Scientific Institute for Research Hospitalization and Healthcare (IRCCS)

Status

Enrolling

Conditions

Cerclage, Cervical

Treatments

Other: Data comparison

Study type

Observational

Funder types

Other

Identifiers

NCT06788873
ROUND-21

Details and patient eligibility

About

The goal of this observational study is to compare two different surgical techniques of performing elective cervical cerclage in the prevention of preterm delivery, both of which are already widely used in common clinical practice: elective cervical cerclage by the vaginal route and laparoscopic transabdominal elective cervical cerclage.

Full description

For the purpose of this study, no study-specific visits are planned.
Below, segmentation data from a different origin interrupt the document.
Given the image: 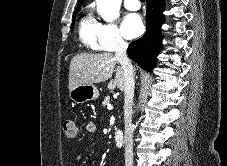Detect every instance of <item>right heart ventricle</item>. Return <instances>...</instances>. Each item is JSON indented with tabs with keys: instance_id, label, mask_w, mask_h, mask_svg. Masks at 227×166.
I'll use <instances>...</instances> for the list:
<instances>
[{
	"instance_id": "e07e8e85",
	"label": "right heart ventricle",
	"mask_w": 227,
	"mask_h": 166,
	"mask_svg": "<svg viewBox=\"0 0 227 166\" xmlns=\"http://www.w3.org/2000/svg\"><path fill=\"white\" fill-rule=\"evenodd\" d=\"M100 23L91 13H86L79 22L78 32L82 44L91 51L102 50L99 38Z\"/></svg>"
}]
</instances>
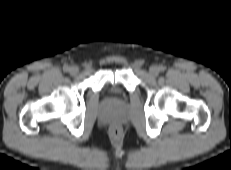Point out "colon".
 Returning a JSON list of instances; mask_svg holds the SVG:
<instances>
[{"mask_svg":"<svg viewBox=\"0 0 231 170\" xmlns=\"http://www.w3.org/2000/svg\"><path fill=\"white\" fill-rule=\"evenodd\" d=\"M112 134H113V135H118V134H119V129L116 128V127L113 128V129H112Z\"/></svg>","mask_w":231,"mask_h":170,"instance_id":"5ec220e1","label":"colon"}]
</instances>
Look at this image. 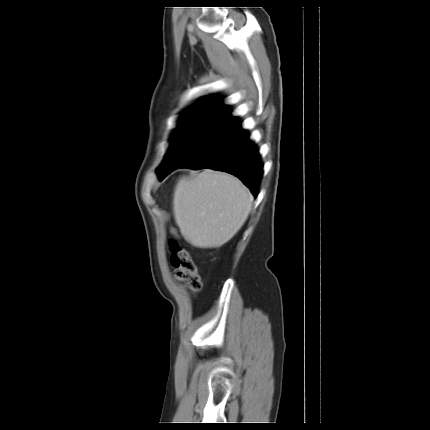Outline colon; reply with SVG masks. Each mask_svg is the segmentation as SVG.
<instances>
[{
	"instance_id": "1",
	"label": "colon",
	"mask_w": 430,
	"mask_h": 430,
	"mask_svg": "<svg viewBox=\"0 0 430 430\" xmlns=\"http://www.w3.org/2000/svg\"><path fill=\"white\" fill-rule=\"evenodd\" d=\"M168 249L176 280L183 283L192 292L200 291L202 282L188 250L181 246L176 239L168 241Z\"/></svg>"
}]
</instances>
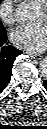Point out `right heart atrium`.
<instances>
[{
	"label": "right heart atrium",
	"instance_id": "obj_1",
	"mask_svg": "<svg viewBox=\"0 0 47 129\" xmlns=\"http://www.w3.org/2000/svg\"><path fill=\"white\" fill-rule=\"evenodd\" d=\"M15 0H2L0 3V17L6 23H12L15 20Z\"/></svg>",
	"mask_w": 47,
	"mask_h": 129
}]
</instances>
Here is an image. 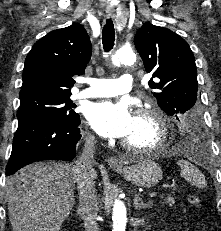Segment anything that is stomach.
Listing matches in <instances>:
<instances>
[{
  "label": "stomach",
  "mask_w": 221,
  "mask_h": 231,
  "mask_svg": "<svg viewBox=\"0 0 221 231\" xmlns=\"http://www.w3.org/2000/svg\"><path fill=\"white\" fill-rule=\"evenodd\" d=\"M128 182L135 186L151 188L163 177L161 167L152 160L144 159L124 168H114Z\"/></svg>",
  "instance_id": "1"
}]
</instances>
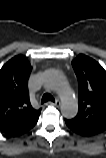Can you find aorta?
I'll return each mask as SVG.
<instances>
[{"label":"aorta","mask_w":106,"mask_h":158,"mask_svg":"<svg viewBox=\"0 0 106 158\" xmlns=\"http://www.w3.org/2000/svg\"><path fill=\"white\" fill-rule=\"evenodd\" d=\"M45 85L56 91L61 98V113L67 118H73L78 112L76 97L65 78L57 71L50 70L45 73Z\"/></svg>","instance_id":"762f6f07"}]
</instances>
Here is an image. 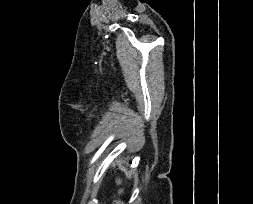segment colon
<instances>
[{"mask_svg": "<svg viewBox=\"0 0 253 204\" xmlns=\"http://www.w3.org/2000/svg\"><path fill=\"white\" fill-rule=\"evenodd\" d=\"M112 204H123L119 198H115Z\"/></svg>", "mask_w": 253, "mask_h": 204, "instance_id": "1", "label": "colon"}]
</instances>
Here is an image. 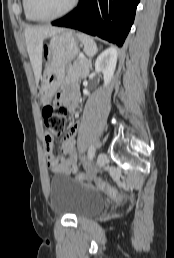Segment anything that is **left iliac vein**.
Wrapping results in <instances>:
<instances>
[{
	"mask_svg": "<svg viewBox=\"0 0 174 258\" xmlns=\"http://www.w3.org/2000/svg\"><path fill=\"white\" fill-rule=\"evenodd\" d=\"M106 162H107V155L105 153H100L97 156V160H96L97 166L99 168H102L105 166Z\"/></svg>",
	"mask_w": 174,
	"mask_h": 258,
	"instance_id": "4c4485c4",
	"label": "left iliac vein"
}]
</instances>
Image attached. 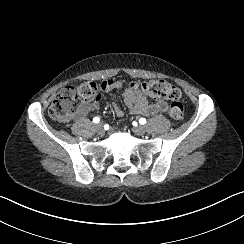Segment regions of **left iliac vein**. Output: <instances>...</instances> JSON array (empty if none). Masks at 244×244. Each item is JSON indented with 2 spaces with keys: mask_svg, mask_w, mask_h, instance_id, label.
<instances>
[{
  "mask_svg": "<svg viewBox=\"0 0 244 244\" xmlns=\"http://www.w3.org/2000/svg\"><path fill=\"white\" fill-rule=\"evenodd\" d=\"M133 132L135 133V135L137 136H142L145 134L146 130L144 126H136L133 128Z\"/></svg>",
  "mask_w": 244,
  "mask_h": 244,
  "instance_id": "1",
  "label": "left iliac vein"
}]
</instances>
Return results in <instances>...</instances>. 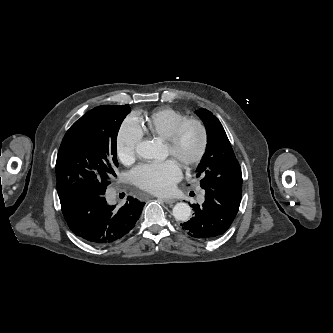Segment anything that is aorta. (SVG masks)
<instances>
[{"mask_svg":"<svg viewBox=\"0 0 333 333\" xmlns=\"http://www.w3.org/2000/svg\"><path fill=\"white\" fill-rule=\"evenodd\" d=\"M136 154L146 159H154L157 157L158 148L153 141L144 140L137 144ZM191 215V207L184 202L177 203L173 207V216L180 221H187Z\"/></svg>","mask_w":333,"mask_h":333,"instance_id":"1","label":"aorta"}]
</instances>
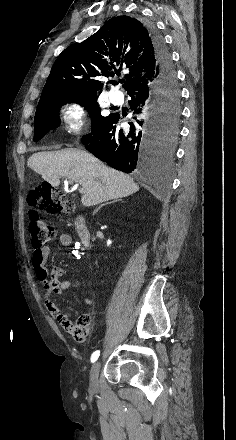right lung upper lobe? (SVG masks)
I'll list each match as a JSON object with an SVG mask.
<instances>
[{
	"instance_id": "obj_1",
	"label": "right lung upper lobe",
	"mask_w": 236,
	"mask_h": 440,
	"mask_svg": "<svg viewBox=\"0 0 236 440\" xmlns=\"http://www.w3.org/2000/svg\"><path fill=\"white\" fill-rule=\"evenodd\" d=\"M126 71L123 88L129 93L155 83L159 68L149 31L137 19L111 18L95 34L66 48L56 59L40 100L71 93H94L99 77Z\"/></svg>"
}]
</instances>
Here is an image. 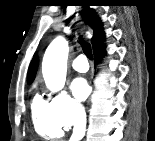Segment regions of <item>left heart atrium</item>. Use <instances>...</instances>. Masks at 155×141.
Returning <instances> with one entry per match:
<instances>
[{
	"instance_id": "obj_1",
	"label": "left heart atrium",
	"mask_w": 155,
	"mask_h": 141,
	"mask_svg": "<svg viewBox=\"0 0 155 141\" xmlns=\"http://www.w3.org/2000/svg\"><path fill=\"white\" fill-rule=\"evenodd\" d=\"M71 89H72L73 95L78 100L85 99L89 93L88 84H87L86 80L83 78L75 79L71 85Z\"/></svg>"
}]
</instances>
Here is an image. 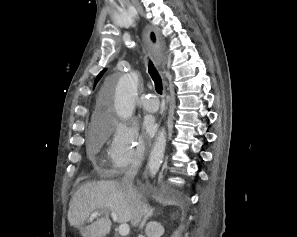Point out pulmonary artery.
I'll return each instance as SVG.
<instances>
[{
    "label": "pulmonary artery",
    "mask_w": 297,
    "mask_h": 237,
    "mask_svg": "<svg viewBox=\"0 0 297 237\" xmlns=\"http://www.w3.org/2000/svg\"><path fill=\"white\" fill-rule=\"evenodd\" d=\"M142 104L144 109L149 112H155L159 108V102L152 94H147Z\"/></svg>",
    "instance_id": "1"
}]
</instances>
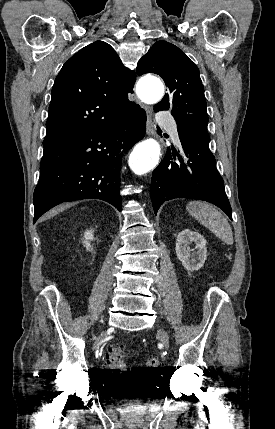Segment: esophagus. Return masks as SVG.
<instances>
[{
  "mask_svg": "<svg viewBox=\"0 0 275 429\" xmlns=\"http://www.w3.org/2000/svg\"><path fill=\"white\" fill-rule=\"evenodd\" d=\"M147 115V123H146V133L148 135L155 134V126L152 120V109L150 106H144Z\"/></svg>",
  "mask_w": 275,
  "mask_h": 429,
  "instance_id": "esophagus-1",
  "label": "esophagus"
}]
</instances>
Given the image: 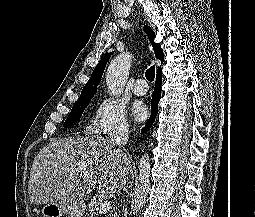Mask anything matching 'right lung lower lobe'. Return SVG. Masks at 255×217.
<instances>
[{
	"label": "right lung lower lobe",
	"mask_w": 255,
	"mask_h": 217,
	"mask_svg": "<svg viewBox=\"0 0 255 217\" xmlns=\"http://www.w3.org/2000/svg\"><path fill=\"white\" fill-rule=\"evenodd\" d=\"M161 84H162V75L161 71L157 73L156 76V86L154 88V93L152 96V101H151V116L146 123L145 128L142 129V133H145L154 123L155 117L158 112V102L161 97Z\"/></svg>",
	"instance_id": "right-lung-lower-lobe-1"
}]
</instances>
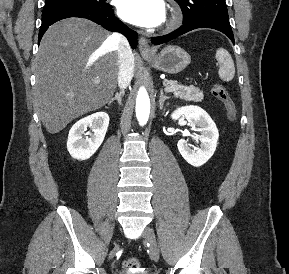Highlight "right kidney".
<instances>
[{"label":"right kidney","mask_w":289,"mask_h":274,"mask_svg":"<svg viewBox=\"0 0 289 274\" xmlns=\"http://www.w3.org/2000/svg\"><path fill=\"white\" fill-rule=\"evenodd\" d=\"M109 125L105 112H96L77 121L69 131L67 149L72 158L89 159L102 144ZM88 136H83L87 131Z\"/></svg>","instance_id":"1"}]
</instances>
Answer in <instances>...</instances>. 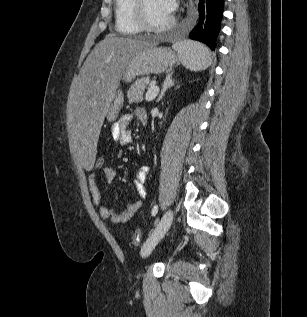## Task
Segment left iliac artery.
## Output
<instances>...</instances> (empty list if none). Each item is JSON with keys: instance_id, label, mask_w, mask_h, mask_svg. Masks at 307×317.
I'll return each instance as SVG.
<instances>
[{"instance_id": "obj_1", "label": "left iliac artery", "mask_w": 307, "mask_h": 317, "mask_svg": "<svg viewBox=\"0 0 307 317\" xmlns=\"http://www.w3.org/2000/svg\"><path fill=\"white\" fill-rule=\"evenodd\" d=\"M158 212V205H154V207L152 208V216H155Z\"/></svg>"}]
</instances>
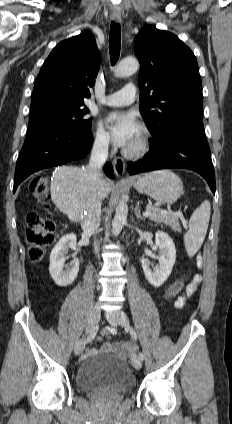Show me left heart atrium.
I'll return each instance as SVG.
<instances>
[{
    "mask_svg": "<svg viewBox=\"0 0 232 424\" xmlns=\"http://www.w3.org/2000/svg\"><path fill=\"white\" fill-rule=\"evenodd\" d=\"M106 122L113 142L120 147H128L140 133L139 124L131 114L112 113Z\"/></svg>",
    "mask_w": 232,
    "mask_h": 424,
    "instance_id": "1",
    "label": "left heart atrium"
}]
</instances>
Data will be collected in a pseudo-anonymized manner, assigning each participant a sequence number.

For patients who undergo elective vaginal cervical cerclage at the division of Obstetrics and Prenatal Age Medicine or laparoscopic cerclage at the division of Gynecology and Human Reproductive Pathophysiology, the normal care pathway does not include additional follow-up visits for outpatient follow-up visits.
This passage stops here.